**Übungsmaterial:**
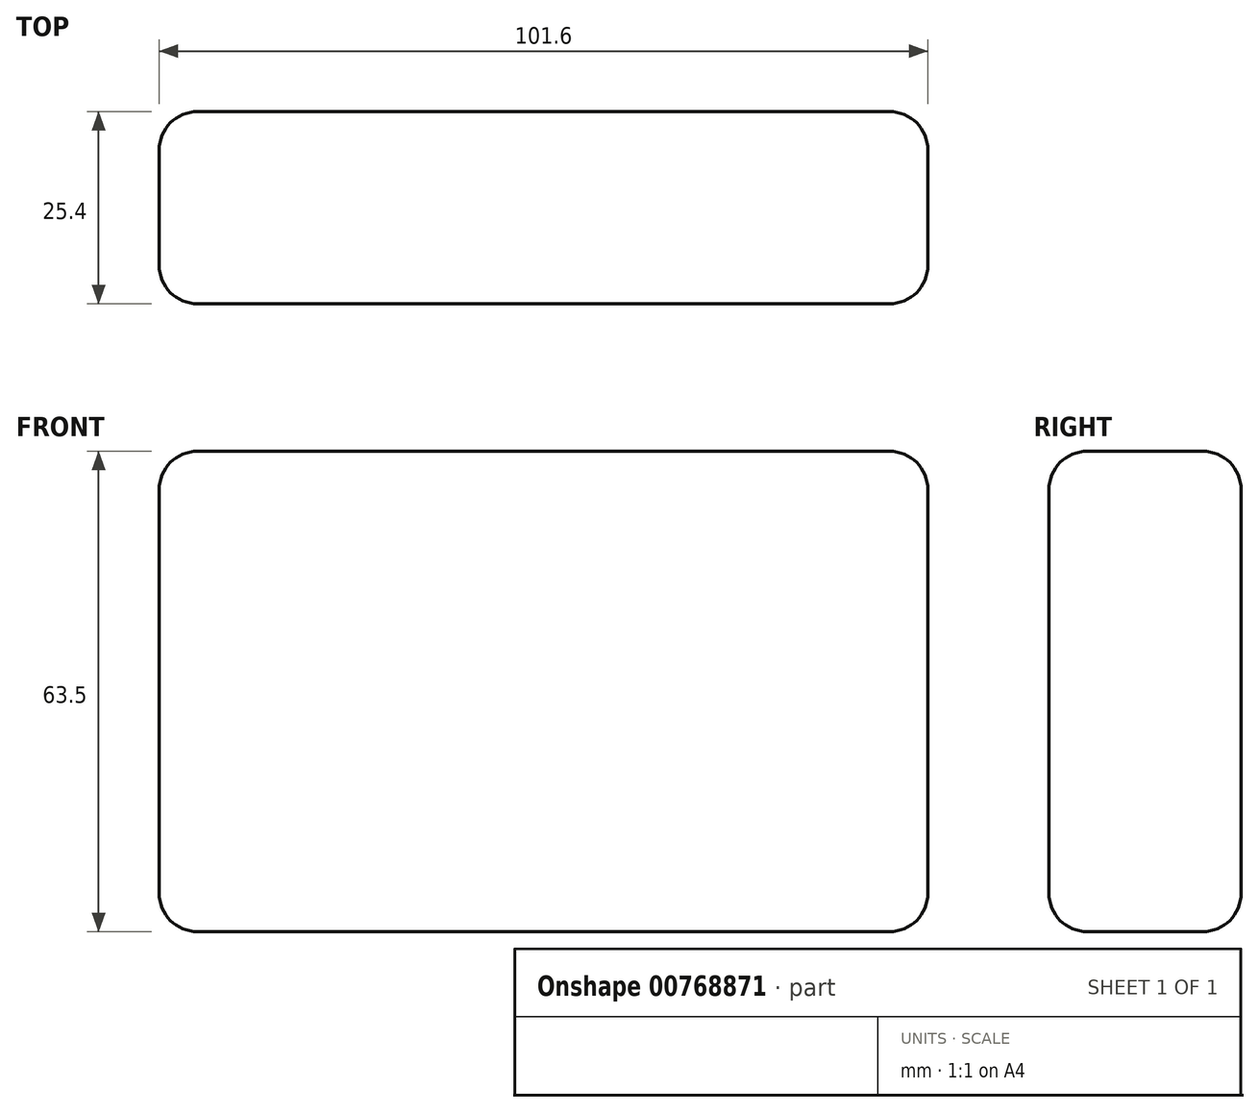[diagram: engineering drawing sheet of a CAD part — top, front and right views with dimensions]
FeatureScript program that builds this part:
annotation { "Feature Type Name" : "Feature", "Feature Type Description" : "" }
export const myFeature = defineFeature(function(context is Context, id is Id, definition is map)
    precondition{}
    {
        {
            var Q0;
            Q0=qCreatedBy(makeId("Front.planeOp"),FACE);
            var sketch = newSketch(context, id + "F0", { "sketchPlane" : qUnion([Q0])});
            skLineSegment(sketch, "E0.bottom", {"start": v(-50.22, 37.4) * mm, "end": v(51.38, 37.4) * mm});
            skLineSegment(sketch, "E0.top", {"start": v(-50.22, -26.1) * mm, "end": v(51.38, -26.1) * mm});
            skLineSegment(sketch, "E0.left", {"start": v(-50.22, 37.4) * mm, "end": v(-50.22, -26.1) * mm});
            skLineSegment(sketch, "E0.right", {"start": v(51.38, 37.4) * mm, "end": v(51.38, -26.1) * mm});
            skSolve(sketch);
        }
        {
            var Q0;
            Q0=makeQuery(id+"F0.imprint","IMPRINT",FACE,{"disambiguationData":[TD([[makeQuery(id+"F0.imprint","IMPRINT",EDGE,{"derivedFrom":sQuery(id+"F0.wireOp",EDGE,"E0.bottom")}),-1.0]])]});
            extrude(context, id + "F1", {"entities" : qUnion([Q0]), "depth" : 25.4 * mm, "offsetDistance" : 25.4 * mm});
        }
        {
            var Q0;
            Q0=makeQuery(id+"F1.opExtrude","CAP_EDGE",EDGE,{"disambiguationData":[OSD([sQuery(id+"F0.wireOp",EDGE,"E0.bottom")])],"isStart":false});
            var Q1;
            Q1=makeQuery(id+"F1.opExtrude","CAP_EDGE",EDGE,{"disambiguationData":[OSD([sQuery(id+"F0.wireOp",EDGE,"E0.bottom")])],"isStart":true});
            var Q2;
            Q2=makeQuery(id+"F1.opExtrude","SWEPT_EDGE",EDGE,{"disambiguationData":[OSD([sQuery(id+"F0.wireOp",EDGE,"E0.bottom"),sQuery(id+"F0.wireOp",EDGE,"E0.right")])]});
            var Q3;
            Q3=makeQuery(id+"F1.opExtrude","SWEPT_EDGE",EDGE,{"disambiguationData":[OSD([sQuery(id+"F0.wireOp",EDGE,"E0.bottom"),sQuery(id+"F0.wireOp",EDGE,"E0.left")])]});
            var Q4;
            Q4=makeQuery(id+"F1.opExtrude","CAP_EDGE",EDGE,{"disambiguationData":[OSD([sQuery(id+"F0.wireOp",EDGE,"E0.right")])],"isStart":false});
            var Q5;
            Q5=makeQuery(id+"F1.opExtrude","CAP_EDGE",EDGE,{"disambiguationData":[OSD([sQuery(id+"F0.wireOp",EDGE,"E0.right")])],"isStart":true});
            var Q6;
            Q6=makeQuery(id+"F1.opExtrude","CAP_EDGE",EDGE,{"disambiguationData":[OSD([sQuery(id+"F0.wireOp",EDGE,"E0.left")])],"isStart":false});
            var Q7;
            Q7=makeQuery(id+"F1.opExtrude","CAP_EDGE",EDGE,{"disambiguationData":[OSD([sQuery(id+"F0.wireOp",EDGE,"E0.top")])],"isStart":false});
            var Q8;
            Q8=makeQuery(id+"F1.opExtrude","CAP_EDGE",EDGE,{"disambiguationData":[OSD([sQuery(id+"F0.wireOp",EDGE,"E0.top")])],"isStart":true});
            var Q9;
            Q9=makeQuery(id+"F1.opExtrude","CAP_EDGE",EDGE,{"disambiguationData":[OSD([sQuery(id+"F0.wireOp",EDGE,"E0.left")])],"isStart":true});
            var Q10;
            Q10=makeQuery(id+"F1.opExtrude","SWEPT_EDGE",EDGE,{"disambiguationData":[OSD([sQuery(id+"F0.wireOp",EDGE,"E0.top"),sQuery(id+"F0.wireOp",EDGE,"E0.right")])]});
            var Q11;
            Q11=makeQuery(id+"F1.opExtrude","SWEPT_EDGE",EDGE,{"disambiguationData":[OSD([sQuery(id+"F0.wireOp",EDGE,"E0.top"),sQuery(id+"F0.wireOp",EDGE,"E0.left")])]});
            fillet(context, id + "F2", {"entities" : qUnion([Q0, Q1, Q2, Q3, Q4, Q5, Q6, Q7, Q8, Q9, Q10, Q11]), "radius" : 5.08 * mm, "tangentPropagation" : true, "allowEdgeOverflow" : false});
        }
    });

**Zu erstellen:**
Gib den Abschnitt der Datensätze oben vom Anfang bis einschließlich der Zeile mit "export const myFeature" Wort für Wort wieder. Lass dabei die Bilder weg.

**Erwartete Ausgabe:**
[diagram: engineering drawing sheet of a CAD part — top, front and right views with dimensions]
FeatureScript program that builds this part:
annotation { "Feature Type Name" : "Feature", "Feature Type Description" : "" }
export const myFeature = defineFeature(function(context is Context, id is Id, definition is map)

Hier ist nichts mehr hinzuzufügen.